═══ Data for processing ═══

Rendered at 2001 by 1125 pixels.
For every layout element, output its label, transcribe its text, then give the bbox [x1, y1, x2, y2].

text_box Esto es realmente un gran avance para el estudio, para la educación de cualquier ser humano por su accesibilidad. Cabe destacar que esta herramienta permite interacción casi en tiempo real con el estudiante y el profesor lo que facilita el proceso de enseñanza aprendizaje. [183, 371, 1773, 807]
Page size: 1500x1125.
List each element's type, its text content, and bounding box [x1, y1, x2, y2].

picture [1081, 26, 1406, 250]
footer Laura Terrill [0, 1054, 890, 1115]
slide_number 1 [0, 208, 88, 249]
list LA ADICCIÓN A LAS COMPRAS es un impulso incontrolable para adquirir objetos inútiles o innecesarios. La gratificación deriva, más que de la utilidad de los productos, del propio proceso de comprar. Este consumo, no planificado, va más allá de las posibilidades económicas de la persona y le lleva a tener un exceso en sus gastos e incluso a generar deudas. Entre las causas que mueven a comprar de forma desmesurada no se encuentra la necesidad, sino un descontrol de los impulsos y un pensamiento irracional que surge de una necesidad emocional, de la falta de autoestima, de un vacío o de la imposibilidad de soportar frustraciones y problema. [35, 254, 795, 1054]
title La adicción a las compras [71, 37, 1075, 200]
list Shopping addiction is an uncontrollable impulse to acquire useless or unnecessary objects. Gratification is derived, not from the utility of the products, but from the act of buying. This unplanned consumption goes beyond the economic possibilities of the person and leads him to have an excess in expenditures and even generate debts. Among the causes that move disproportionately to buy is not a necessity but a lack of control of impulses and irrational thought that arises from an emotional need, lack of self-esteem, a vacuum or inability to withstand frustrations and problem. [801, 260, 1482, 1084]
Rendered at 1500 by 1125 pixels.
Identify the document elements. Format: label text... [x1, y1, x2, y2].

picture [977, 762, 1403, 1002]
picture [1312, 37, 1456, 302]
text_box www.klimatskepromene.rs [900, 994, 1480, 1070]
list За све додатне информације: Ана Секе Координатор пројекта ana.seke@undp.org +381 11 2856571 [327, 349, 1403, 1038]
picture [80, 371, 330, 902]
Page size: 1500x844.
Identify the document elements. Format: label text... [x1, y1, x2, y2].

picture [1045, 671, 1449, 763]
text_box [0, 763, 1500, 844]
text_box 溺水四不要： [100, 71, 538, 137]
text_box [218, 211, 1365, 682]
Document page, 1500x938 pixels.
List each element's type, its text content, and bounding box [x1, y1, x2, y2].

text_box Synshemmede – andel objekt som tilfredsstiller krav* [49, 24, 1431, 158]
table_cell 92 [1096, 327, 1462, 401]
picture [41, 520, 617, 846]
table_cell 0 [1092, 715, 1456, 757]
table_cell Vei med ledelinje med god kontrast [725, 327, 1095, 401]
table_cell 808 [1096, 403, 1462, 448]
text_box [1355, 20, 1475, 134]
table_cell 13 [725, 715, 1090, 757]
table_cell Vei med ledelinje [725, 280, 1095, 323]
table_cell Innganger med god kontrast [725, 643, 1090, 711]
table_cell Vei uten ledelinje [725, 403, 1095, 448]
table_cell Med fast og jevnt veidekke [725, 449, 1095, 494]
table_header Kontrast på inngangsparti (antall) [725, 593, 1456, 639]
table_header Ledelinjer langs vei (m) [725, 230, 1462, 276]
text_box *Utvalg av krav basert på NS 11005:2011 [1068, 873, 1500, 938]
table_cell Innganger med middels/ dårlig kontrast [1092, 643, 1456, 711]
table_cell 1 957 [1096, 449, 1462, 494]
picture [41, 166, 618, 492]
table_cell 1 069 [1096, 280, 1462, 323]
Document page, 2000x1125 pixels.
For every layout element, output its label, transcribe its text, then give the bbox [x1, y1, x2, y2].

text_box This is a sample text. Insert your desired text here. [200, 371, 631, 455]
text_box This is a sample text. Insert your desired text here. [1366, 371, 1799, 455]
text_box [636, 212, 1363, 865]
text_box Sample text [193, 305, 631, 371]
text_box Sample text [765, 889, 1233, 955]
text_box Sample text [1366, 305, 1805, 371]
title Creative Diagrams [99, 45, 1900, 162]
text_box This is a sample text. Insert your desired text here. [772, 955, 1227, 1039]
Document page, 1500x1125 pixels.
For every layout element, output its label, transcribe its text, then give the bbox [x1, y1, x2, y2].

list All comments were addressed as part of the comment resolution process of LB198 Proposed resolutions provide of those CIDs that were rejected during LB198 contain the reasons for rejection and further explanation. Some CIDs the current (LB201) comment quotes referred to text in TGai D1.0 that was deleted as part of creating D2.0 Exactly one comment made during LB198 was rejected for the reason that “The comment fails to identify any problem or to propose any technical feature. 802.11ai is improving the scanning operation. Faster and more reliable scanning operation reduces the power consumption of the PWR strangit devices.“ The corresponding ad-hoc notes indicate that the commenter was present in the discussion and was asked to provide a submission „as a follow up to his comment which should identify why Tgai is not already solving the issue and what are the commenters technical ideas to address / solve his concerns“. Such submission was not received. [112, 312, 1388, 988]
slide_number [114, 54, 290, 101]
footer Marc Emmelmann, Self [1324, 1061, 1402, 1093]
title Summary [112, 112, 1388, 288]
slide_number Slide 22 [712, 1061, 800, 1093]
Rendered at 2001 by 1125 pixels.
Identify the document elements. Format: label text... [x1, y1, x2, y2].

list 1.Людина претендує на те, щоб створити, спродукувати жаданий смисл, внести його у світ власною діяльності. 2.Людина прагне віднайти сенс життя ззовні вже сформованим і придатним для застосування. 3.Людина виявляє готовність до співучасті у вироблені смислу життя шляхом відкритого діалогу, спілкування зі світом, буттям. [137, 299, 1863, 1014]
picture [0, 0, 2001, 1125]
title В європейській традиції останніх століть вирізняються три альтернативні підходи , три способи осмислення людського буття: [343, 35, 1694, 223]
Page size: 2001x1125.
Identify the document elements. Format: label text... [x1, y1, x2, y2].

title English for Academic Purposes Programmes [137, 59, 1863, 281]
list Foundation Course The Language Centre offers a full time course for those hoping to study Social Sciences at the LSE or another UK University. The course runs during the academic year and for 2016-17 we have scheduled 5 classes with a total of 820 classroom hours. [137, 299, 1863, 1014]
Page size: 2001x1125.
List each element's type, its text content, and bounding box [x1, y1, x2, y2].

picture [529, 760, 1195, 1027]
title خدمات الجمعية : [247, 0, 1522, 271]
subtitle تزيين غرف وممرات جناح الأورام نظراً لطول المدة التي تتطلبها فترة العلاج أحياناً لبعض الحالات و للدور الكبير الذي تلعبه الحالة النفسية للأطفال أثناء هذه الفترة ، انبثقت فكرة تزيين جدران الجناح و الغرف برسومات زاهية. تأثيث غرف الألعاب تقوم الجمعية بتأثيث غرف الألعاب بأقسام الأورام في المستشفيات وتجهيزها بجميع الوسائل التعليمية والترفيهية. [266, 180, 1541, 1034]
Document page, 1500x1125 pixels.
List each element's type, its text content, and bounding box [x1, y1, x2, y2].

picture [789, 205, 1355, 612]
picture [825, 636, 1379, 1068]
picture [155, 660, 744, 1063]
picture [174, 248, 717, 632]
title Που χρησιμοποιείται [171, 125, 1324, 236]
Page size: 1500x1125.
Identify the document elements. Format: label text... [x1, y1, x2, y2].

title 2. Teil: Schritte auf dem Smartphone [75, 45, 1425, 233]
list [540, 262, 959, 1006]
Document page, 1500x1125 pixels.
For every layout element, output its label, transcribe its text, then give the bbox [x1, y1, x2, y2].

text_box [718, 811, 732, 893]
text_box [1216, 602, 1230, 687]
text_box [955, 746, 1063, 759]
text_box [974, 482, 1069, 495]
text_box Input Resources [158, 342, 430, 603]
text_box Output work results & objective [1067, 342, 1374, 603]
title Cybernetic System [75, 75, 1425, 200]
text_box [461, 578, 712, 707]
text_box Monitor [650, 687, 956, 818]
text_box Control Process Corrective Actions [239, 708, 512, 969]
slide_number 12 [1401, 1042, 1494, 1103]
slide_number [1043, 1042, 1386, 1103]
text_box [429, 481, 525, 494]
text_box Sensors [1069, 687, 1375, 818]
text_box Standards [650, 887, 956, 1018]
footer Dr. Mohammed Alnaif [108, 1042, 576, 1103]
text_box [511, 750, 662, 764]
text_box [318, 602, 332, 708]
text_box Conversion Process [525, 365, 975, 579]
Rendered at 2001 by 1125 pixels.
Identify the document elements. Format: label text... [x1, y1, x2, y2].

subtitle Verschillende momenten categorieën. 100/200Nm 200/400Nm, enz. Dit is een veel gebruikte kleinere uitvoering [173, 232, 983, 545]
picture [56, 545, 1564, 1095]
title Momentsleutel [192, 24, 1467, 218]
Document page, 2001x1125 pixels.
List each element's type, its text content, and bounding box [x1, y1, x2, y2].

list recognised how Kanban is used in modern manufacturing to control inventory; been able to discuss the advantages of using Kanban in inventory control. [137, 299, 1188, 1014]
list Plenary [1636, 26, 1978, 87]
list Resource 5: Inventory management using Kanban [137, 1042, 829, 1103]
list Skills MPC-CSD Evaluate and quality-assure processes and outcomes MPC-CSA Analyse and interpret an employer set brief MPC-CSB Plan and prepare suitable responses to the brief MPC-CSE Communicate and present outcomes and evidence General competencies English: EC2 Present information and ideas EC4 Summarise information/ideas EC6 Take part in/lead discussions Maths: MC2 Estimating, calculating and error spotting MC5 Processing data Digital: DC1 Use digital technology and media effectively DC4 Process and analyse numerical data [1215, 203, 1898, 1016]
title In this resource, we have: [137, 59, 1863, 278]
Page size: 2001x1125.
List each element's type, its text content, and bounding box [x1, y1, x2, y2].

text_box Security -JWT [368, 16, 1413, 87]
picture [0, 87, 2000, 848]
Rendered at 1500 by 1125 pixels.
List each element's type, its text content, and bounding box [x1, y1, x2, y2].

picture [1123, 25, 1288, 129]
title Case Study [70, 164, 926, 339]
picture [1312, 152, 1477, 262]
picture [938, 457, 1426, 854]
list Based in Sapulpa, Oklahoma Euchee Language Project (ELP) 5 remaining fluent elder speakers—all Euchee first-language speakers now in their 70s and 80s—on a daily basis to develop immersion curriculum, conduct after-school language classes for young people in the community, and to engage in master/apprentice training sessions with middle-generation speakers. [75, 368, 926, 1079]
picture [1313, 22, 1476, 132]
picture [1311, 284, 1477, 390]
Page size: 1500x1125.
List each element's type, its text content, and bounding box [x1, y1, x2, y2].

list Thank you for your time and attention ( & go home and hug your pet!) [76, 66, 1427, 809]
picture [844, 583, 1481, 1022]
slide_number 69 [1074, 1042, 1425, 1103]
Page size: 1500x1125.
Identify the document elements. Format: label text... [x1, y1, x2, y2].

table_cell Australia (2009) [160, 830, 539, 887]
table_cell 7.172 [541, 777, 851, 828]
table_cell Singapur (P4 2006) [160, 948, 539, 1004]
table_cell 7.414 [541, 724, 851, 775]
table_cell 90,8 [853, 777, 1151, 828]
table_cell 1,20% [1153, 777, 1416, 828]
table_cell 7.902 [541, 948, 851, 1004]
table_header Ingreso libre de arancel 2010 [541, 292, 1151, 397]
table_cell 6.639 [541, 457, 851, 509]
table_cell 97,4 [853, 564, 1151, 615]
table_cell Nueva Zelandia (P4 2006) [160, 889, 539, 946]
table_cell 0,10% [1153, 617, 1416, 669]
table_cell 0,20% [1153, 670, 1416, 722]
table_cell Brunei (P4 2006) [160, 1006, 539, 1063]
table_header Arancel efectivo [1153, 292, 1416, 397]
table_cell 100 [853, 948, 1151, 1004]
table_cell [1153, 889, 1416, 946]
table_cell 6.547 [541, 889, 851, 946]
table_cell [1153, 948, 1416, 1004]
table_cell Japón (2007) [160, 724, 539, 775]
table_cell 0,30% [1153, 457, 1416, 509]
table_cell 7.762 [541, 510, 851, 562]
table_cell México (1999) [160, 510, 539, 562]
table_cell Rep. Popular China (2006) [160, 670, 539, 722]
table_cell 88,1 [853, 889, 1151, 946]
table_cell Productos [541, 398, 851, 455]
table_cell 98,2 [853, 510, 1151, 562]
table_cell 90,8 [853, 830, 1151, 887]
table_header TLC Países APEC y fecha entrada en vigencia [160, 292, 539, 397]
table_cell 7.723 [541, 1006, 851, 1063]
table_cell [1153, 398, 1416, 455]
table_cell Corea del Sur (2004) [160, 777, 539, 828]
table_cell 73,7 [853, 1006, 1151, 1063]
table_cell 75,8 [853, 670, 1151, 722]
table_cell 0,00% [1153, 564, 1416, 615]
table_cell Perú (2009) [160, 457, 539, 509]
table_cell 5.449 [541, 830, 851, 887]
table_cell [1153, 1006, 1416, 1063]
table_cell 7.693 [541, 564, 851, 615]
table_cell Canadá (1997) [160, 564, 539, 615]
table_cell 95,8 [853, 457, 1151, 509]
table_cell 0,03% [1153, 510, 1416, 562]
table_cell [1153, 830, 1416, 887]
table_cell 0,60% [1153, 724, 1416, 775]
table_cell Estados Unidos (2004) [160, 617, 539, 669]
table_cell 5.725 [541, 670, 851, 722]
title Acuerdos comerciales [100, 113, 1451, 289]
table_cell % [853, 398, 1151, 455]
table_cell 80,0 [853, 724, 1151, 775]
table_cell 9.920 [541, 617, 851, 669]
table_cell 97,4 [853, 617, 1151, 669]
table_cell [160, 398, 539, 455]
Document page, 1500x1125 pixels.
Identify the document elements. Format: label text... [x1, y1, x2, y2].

═══

(Task instructions)
With the line that has "list [540, 262, 959, 1006]" as the first and the line that has "Document page, 2001x1125 pixels." as the last, repeat exactly that run of lines above and no more.

(Result below)
list [540, 262, 959, 1006]
Document page, 1500x1125 pixels.
For every layout element, output its label, transcribe its text, then give the bbox [x1, y1, x2, y2].

text_box [718, 811, 732, 893]
text_box [1216, 602, 1230, 687]
text_box [955, 746, 1063, 759]
text_box [974, 482, 1069, 495]
text_box Input Resources [158, 342, 430, 603]
text_box Output work results & objective [1067, 342, 1374, 603]
title Cybernetic System [75, 75, 1425, 200]
text_box [461, 578, 712, 707]
text_box Monitor [650, 687, 956, 818]
text_box Control Process Corrective Actions [239, 708, 512, 969]
slide_number 12 [1401, 1042, 1494, 1103]
slide_number [1043, 1042, 1386, 1103]
text_box [429, 481, 525, 494]
text_box Sensors [1069, 687, 1375, 818]
text_box Standards [650, 887, 956, 1018]
footer Dr. Mohammed Alnaif [108, 1042, 576, 1103]
text_box [511, 750, 662, 764]
text_box [318, 602, 332, 708]
text_box Conversion Process [525, 365, 975, 579]
Rendered at 2001 by 1125 pixels.
Identify the document elements. Format: label text... [x1, y1, x2, y2].

subtitle Verschillende momenten categorieën. 100/200Nm 200/400Nm, enz. Dit is een veel gebruikte kleinere uitvoering [173, 232, 983, 545]
picture [56, 545, 1564, 1095]
title Momentsleutel [192, 24, 1467, 218]
Document page, 2001x1125 pixels.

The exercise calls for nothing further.